Rauch, Eduardo
RAUCH, EDUARDO
RAUCH, EDUARDO (1940–2002), Jewish educator. Rauch was born in Chile to a family that fled Romania before the Holocaust. He was raised and educated in Santiago, receiving a master's degree in biochemistry from the Universidad de Chile. In his student years he was deeply affected by Zionism, partially through meeting the charismatic Argentinean Jewish educator Jaime *Barylko, and in the wake of the Six-day War, led a delegation of Latin American volunteers to Israel. He spent three years in Israel working in the No'ar vehe-Halutz department of the Jewish Agency under Shelomo Dinur and Mordechai (Morele) Bar-On. In Israel he met and married his wife.
Rauch was elected secretary general of the World Union of Jewish Students (wujs) and relocated to the wujs headquarters in London, where he stayed from 1970 to 1973. After his term at wujs ended, Rauch moved to America so that he could work on a doctorate in education at Harvard. He completed his degree in 1978 and accepted a position at the Melton Research Center for Jewish education at the Jewish Theological Seminary of America.

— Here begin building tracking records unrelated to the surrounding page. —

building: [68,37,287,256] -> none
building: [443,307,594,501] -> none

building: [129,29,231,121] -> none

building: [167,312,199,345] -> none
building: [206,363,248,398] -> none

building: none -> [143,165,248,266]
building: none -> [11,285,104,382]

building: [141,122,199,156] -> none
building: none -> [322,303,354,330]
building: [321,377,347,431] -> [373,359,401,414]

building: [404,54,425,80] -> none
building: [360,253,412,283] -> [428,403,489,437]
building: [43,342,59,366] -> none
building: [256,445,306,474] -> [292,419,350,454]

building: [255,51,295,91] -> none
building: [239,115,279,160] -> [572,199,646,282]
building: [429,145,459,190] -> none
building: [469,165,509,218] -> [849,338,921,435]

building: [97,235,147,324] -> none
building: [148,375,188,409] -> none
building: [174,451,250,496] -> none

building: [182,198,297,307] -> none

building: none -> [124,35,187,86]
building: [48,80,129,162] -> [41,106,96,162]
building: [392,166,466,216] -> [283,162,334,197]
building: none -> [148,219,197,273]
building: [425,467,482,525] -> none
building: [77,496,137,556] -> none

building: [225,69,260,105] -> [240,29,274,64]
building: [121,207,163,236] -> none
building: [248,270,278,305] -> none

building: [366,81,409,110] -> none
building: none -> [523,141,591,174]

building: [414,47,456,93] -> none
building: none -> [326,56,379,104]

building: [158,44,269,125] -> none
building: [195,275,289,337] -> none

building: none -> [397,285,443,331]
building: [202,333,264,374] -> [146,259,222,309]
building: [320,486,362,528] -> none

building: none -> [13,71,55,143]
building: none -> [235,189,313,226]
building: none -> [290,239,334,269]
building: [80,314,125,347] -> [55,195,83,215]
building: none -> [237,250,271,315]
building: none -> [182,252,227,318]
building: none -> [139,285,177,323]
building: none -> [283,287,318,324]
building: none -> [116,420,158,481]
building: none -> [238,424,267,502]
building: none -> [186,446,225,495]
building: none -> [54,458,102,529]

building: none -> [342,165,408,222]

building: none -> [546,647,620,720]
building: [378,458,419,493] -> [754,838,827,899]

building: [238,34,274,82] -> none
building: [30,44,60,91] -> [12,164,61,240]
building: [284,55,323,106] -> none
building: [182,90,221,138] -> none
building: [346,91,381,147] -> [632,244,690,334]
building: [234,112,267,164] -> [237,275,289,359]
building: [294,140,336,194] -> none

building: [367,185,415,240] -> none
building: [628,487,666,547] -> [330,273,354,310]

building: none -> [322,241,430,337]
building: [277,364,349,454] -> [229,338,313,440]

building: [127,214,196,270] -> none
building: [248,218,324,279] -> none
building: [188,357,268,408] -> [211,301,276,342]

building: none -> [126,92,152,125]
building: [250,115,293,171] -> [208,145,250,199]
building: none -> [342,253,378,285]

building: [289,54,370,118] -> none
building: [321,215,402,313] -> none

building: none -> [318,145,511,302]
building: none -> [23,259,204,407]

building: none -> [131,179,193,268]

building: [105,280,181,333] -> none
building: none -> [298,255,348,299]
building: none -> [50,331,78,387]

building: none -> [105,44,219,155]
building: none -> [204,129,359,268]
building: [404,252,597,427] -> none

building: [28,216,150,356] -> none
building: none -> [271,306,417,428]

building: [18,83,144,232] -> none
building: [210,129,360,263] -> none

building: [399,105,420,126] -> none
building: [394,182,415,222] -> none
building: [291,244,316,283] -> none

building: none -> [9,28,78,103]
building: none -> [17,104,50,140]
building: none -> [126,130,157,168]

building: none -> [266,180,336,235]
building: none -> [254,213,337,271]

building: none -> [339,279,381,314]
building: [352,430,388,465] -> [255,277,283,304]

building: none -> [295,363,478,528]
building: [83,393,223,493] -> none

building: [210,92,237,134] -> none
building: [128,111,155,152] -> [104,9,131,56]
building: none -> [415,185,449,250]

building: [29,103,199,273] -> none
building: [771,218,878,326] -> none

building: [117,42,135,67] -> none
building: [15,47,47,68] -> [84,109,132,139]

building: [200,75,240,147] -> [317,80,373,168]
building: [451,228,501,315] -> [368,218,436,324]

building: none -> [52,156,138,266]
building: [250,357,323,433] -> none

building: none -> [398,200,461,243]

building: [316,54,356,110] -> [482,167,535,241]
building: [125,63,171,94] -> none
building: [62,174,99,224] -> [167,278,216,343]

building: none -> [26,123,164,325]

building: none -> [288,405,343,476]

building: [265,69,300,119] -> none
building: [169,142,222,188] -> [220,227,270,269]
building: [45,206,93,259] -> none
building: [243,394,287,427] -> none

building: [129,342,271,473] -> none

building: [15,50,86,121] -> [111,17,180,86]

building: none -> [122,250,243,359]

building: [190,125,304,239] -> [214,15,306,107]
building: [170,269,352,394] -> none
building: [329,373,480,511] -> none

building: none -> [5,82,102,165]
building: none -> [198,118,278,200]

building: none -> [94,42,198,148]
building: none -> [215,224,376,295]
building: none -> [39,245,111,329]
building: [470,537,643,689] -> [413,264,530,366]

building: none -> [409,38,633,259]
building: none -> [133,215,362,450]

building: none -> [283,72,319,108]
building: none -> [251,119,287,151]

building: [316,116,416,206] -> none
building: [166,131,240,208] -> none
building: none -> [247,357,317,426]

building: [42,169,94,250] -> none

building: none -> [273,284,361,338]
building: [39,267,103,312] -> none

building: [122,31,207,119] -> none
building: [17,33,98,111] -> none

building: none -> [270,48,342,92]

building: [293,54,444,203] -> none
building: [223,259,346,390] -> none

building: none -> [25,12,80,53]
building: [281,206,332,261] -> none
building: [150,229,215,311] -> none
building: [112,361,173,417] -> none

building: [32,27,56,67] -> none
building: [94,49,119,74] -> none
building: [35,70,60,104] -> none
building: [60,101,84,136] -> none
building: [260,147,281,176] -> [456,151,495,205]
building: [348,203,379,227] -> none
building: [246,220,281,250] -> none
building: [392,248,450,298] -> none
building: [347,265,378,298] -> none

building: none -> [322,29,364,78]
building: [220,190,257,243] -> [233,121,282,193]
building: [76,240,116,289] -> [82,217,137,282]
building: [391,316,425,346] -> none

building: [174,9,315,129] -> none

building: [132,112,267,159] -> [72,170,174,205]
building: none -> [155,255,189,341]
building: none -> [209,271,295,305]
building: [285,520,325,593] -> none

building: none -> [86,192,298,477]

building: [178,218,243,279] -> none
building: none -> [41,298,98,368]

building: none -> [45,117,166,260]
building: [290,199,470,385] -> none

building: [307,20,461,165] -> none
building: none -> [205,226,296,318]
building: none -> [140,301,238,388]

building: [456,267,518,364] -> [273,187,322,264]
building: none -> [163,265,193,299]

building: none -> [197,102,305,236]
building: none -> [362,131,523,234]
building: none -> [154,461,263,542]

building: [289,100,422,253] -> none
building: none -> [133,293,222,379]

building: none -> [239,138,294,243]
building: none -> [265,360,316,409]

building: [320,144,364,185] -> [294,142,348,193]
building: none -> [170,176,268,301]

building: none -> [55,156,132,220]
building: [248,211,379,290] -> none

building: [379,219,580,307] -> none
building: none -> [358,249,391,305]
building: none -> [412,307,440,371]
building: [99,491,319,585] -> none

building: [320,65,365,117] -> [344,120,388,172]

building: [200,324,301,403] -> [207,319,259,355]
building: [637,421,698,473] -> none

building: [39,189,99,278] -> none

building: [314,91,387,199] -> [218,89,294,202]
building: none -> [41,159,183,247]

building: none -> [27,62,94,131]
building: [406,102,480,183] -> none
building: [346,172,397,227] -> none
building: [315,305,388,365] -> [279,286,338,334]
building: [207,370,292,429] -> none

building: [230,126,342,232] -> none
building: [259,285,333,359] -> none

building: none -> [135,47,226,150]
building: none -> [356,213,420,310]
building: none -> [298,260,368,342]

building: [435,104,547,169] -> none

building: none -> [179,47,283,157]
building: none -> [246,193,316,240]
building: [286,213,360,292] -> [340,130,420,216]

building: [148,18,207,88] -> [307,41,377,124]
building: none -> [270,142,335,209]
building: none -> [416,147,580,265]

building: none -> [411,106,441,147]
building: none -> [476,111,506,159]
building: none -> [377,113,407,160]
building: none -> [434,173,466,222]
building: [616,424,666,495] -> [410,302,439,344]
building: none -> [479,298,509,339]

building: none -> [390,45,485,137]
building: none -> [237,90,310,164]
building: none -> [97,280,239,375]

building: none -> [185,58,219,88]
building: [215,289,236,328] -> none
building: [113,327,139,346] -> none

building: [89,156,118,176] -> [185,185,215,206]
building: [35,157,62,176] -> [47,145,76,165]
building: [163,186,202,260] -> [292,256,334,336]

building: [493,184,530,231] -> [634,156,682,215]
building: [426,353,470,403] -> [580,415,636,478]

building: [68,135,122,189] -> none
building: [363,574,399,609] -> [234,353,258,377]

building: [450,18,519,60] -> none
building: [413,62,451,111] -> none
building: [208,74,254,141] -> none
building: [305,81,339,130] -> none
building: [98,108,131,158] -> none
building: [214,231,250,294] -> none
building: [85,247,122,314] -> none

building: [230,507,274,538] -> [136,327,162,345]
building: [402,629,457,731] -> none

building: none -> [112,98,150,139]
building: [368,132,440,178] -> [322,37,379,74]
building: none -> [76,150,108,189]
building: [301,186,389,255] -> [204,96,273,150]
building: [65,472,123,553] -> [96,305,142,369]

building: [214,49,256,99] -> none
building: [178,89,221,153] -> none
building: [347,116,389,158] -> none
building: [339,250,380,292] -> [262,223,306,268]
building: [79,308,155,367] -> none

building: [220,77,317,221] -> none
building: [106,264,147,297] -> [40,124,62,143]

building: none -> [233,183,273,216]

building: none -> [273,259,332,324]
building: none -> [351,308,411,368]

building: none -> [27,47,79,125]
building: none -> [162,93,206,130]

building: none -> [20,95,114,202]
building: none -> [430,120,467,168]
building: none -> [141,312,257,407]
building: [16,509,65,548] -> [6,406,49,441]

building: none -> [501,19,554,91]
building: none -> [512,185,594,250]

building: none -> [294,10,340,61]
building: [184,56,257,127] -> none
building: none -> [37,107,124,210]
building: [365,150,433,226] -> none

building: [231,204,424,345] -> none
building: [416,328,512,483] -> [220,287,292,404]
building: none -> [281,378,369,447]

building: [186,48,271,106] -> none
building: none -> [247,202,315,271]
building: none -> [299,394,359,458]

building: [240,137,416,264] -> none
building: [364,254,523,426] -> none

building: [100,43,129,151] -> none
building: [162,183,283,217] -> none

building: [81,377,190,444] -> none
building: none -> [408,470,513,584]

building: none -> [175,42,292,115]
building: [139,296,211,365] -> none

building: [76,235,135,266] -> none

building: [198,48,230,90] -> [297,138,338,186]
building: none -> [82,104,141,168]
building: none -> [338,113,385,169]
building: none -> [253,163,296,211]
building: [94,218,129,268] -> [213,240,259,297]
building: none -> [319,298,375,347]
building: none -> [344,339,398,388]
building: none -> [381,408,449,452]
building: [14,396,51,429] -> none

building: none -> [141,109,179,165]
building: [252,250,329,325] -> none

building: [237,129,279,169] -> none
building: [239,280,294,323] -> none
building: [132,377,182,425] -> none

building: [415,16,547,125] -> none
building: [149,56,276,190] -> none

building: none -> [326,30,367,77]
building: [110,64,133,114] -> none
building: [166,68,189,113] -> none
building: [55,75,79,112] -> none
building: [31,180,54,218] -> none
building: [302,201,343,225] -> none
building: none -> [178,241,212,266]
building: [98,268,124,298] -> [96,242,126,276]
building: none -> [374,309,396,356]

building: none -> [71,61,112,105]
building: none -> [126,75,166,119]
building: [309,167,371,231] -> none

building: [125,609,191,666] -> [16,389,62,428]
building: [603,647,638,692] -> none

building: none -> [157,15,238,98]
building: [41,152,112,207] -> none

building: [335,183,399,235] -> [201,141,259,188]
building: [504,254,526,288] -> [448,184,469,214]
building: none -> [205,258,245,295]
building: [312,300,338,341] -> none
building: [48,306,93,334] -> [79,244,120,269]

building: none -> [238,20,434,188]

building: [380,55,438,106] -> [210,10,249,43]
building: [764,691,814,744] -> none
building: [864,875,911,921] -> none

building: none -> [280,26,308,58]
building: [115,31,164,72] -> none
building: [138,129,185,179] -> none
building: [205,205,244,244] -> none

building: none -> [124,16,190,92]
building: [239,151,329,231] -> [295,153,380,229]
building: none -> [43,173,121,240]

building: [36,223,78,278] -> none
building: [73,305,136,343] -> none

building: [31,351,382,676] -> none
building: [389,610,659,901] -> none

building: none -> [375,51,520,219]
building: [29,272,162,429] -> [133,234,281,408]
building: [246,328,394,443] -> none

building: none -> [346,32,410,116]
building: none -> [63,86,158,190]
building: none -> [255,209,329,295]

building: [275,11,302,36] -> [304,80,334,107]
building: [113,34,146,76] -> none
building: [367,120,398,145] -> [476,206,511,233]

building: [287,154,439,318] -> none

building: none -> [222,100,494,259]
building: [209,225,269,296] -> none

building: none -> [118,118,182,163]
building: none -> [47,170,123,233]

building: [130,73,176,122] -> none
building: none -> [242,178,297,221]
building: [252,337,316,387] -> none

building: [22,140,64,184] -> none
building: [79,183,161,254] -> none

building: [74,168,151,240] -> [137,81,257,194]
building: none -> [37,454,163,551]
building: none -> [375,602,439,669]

Two years later he and Barry W. Holtz became co-directors of Melton, serving in that position for 12 years. Rauch taught on the Seminary's education faculty, was the co-creator and editor of The Melton Journal (in its time one of the liveliest publications in the field), invented innovative educational projects such as the Melton Teacher Retreat Program, and helped build the Melton Center as a national force in American Jewish education. He published numerous reviews, poems, and essays on a wide range of topics. In a language that was not his native tongue, he was a powerful writer and a remarkable editor. His history of American Jewish education, The Education of Jews and the American Community, was published by Tel Aviv University Press posthumously in 2004.